Anyone that can fill out an admission application and pay a fee has the ability to attend numerous institutions without any question. Does it dilute the product if anyone can attend (especially when statistics illustrate that many high school graduates are not all that ready or prepared for the experience)? Does this become a more salient issue when more tax-paying dollars are being spent on individuals that are not taking the experience all that seriously (potentially depriving more worthy students, who may have a greater financial need)?
5. How to capitalize upon educational psychology and student development theory.
Theory should inform practice. However, there are scores of administrators and faculty members alike that do not have a grasp of the literature that illustrate how students best learn, develop, and benefit from the college environment. With an ever-growing, diverse student body attending our nation's colleges and universities, it is crucial for all higher education employees to have a working knowledge of student success research.
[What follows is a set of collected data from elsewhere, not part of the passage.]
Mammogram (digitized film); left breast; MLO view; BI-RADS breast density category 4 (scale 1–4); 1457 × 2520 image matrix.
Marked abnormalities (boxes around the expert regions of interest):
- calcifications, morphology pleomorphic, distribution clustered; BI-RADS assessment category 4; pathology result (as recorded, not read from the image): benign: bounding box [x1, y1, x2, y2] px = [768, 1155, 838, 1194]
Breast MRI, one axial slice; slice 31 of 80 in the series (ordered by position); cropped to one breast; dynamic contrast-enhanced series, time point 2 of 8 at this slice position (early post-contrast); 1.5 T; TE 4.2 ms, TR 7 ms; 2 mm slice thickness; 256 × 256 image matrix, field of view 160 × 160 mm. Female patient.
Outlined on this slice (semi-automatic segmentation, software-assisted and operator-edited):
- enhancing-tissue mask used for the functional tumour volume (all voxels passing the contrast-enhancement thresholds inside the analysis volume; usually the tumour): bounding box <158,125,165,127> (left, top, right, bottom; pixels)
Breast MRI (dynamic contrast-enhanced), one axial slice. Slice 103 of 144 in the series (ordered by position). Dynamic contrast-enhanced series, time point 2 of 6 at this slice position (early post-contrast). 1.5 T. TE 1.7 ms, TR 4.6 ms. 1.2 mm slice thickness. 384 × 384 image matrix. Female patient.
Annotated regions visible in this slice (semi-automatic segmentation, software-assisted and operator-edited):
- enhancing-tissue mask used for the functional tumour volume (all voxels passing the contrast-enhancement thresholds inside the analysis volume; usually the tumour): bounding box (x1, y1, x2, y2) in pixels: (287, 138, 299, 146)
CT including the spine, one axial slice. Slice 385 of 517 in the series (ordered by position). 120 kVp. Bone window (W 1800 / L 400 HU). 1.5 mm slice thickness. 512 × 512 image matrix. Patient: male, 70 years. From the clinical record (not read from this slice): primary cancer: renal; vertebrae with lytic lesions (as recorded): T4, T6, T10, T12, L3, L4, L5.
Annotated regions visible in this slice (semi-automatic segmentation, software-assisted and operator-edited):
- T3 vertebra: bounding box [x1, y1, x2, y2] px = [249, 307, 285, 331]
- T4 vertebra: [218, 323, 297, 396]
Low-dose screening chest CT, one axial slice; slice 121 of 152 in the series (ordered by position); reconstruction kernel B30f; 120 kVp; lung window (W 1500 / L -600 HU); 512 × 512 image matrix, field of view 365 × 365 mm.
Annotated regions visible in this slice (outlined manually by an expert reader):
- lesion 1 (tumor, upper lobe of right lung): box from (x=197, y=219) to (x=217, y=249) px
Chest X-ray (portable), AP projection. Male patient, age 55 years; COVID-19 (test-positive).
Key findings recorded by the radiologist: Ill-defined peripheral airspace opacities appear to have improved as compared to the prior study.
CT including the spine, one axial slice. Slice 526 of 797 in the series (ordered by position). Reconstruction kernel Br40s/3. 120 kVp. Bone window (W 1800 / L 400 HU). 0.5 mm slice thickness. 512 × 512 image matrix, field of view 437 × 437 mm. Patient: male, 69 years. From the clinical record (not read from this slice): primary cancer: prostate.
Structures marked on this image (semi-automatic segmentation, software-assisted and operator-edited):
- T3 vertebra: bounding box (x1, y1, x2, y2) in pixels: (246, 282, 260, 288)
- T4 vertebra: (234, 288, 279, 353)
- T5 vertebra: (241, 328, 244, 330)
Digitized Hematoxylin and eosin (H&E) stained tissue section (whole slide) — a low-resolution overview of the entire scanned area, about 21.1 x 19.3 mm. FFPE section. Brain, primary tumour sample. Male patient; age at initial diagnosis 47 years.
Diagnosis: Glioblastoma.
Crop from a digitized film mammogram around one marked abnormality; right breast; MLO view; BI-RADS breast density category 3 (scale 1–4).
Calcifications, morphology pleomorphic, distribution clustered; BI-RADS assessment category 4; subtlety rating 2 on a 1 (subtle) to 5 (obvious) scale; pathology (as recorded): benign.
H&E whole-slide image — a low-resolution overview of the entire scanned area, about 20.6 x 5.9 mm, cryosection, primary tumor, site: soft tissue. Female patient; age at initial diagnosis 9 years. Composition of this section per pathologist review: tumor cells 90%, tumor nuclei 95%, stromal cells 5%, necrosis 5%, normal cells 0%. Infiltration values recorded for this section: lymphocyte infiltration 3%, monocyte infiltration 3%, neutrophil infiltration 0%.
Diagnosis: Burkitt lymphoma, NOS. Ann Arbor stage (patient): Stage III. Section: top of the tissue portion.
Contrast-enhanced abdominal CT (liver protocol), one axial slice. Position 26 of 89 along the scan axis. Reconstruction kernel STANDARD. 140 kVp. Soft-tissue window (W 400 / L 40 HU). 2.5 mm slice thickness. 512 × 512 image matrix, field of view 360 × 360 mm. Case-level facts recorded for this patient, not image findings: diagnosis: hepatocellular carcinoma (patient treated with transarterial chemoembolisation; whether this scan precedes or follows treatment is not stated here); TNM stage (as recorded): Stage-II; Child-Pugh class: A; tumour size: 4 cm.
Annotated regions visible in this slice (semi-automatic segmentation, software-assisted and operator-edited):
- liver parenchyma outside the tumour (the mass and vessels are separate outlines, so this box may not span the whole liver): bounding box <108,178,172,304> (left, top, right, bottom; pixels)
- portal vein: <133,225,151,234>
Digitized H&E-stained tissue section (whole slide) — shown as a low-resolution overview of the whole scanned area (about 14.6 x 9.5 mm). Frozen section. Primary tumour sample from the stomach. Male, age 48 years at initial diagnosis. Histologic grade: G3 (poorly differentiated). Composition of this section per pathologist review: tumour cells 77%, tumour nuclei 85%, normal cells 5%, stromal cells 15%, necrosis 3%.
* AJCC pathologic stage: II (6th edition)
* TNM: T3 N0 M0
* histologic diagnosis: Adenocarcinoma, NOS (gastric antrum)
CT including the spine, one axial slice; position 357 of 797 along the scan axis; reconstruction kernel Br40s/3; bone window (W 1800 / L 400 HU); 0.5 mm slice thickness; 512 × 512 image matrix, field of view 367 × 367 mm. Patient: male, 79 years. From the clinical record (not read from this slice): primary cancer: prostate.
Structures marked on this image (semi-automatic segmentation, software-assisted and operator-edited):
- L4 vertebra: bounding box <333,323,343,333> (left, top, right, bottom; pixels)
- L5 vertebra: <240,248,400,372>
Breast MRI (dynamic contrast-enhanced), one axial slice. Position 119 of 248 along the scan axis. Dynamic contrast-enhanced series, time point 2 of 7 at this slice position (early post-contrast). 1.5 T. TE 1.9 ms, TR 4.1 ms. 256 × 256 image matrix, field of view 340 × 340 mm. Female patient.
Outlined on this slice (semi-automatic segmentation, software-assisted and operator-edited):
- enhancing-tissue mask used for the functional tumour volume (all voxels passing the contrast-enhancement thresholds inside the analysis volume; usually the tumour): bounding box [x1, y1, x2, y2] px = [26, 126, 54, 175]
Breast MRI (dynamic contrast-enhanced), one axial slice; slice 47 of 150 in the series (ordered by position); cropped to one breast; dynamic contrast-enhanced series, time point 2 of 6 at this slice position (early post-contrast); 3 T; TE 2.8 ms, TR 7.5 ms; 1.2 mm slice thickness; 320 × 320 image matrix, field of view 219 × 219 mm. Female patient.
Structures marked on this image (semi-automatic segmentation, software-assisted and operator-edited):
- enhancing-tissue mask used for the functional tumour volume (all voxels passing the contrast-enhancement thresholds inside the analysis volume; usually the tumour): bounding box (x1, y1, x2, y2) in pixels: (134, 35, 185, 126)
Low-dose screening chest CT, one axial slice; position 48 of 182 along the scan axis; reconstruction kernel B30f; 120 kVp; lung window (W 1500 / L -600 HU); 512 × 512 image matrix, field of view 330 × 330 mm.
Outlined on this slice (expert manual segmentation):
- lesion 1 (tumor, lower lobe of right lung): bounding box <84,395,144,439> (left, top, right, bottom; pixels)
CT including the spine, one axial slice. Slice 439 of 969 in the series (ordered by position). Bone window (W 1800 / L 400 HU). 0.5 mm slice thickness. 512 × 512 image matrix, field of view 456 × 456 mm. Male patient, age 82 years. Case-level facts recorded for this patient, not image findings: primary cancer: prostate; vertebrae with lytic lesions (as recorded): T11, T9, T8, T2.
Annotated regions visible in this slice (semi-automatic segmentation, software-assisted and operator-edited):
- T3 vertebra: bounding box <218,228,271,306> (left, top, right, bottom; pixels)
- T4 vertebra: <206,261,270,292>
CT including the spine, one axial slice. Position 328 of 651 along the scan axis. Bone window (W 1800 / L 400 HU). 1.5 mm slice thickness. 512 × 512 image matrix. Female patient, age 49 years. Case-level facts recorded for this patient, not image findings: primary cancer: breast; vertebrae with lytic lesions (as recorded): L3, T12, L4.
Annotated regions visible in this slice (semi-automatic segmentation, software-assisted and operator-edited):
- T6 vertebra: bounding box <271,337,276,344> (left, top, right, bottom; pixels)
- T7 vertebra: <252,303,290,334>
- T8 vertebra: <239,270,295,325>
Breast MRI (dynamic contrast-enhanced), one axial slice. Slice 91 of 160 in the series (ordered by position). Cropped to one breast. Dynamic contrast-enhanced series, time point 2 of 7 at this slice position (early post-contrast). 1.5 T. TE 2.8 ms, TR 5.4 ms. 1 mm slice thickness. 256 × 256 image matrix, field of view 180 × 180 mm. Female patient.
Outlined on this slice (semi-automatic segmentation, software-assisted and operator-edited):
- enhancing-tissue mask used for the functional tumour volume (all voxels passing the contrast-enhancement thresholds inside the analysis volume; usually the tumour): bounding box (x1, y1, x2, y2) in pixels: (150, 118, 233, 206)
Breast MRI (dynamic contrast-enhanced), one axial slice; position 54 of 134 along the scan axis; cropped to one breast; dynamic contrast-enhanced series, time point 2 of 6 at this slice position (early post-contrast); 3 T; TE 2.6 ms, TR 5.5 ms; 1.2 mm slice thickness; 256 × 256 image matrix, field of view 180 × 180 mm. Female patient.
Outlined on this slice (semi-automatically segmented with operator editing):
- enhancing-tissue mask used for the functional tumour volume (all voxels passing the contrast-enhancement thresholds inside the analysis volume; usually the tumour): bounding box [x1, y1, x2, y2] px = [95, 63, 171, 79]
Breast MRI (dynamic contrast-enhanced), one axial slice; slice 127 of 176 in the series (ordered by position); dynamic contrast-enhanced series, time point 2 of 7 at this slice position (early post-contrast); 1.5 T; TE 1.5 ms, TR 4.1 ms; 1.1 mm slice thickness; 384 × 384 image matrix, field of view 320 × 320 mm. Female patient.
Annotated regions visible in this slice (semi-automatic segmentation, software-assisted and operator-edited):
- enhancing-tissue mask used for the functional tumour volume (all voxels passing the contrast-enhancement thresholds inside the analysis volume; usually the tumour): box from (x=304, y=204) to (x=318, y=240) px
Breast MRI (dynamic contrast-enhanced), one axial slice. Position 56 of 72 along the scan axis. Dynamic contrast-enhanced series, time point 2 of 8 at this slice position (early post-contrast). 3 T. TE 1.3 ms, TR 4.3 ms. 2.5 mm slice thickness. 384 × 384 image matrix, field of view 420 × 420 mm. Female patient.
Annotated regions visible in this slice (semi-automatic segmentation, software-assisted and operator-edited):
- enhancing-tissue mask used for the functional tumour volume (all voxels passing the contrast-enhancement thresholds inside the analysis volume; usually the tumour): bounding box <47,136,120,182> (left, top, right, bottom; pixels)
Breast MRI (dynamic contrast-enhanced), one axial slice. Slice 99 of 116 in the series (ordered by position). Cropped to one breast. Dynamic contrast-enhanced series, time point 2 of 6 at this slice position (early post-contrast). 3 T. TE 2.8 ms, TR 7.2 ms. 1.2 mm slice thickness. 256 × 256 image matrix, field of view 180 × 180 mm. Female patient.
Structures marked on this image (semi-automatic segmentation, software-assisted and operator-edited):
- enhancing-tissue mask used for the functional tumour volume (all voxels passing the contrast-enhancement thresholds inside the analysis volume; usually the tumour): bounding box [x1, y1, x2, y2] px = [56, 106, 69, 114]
Does a mechanic need to know how to drive an automobile in order to know how to repair an automobile? Not necessarily. But knowing how to drive an automobile will offer other insights that can indeed lead the mechanic to troubleshoot and potentially repair the automobile more quickly and soundly. In regard to knowing student development and learning theory, I would say the same would hold true for physics professors, admissions and financial aid counselors, theatre arts professors, and every other employee at the university.
Some may balk at this assertion, but in actuality every interaction at the institution is a potential learning opportunity, and shaping the institutional environment will ultimately affect what a student takes away from their college career. This is not to say that every higher education employee needs to have a doctorate in ed. psych or college student development; but again, there needs to be a coordinated effort of institutions in having EVERYONE participate in the student outcomes discussion.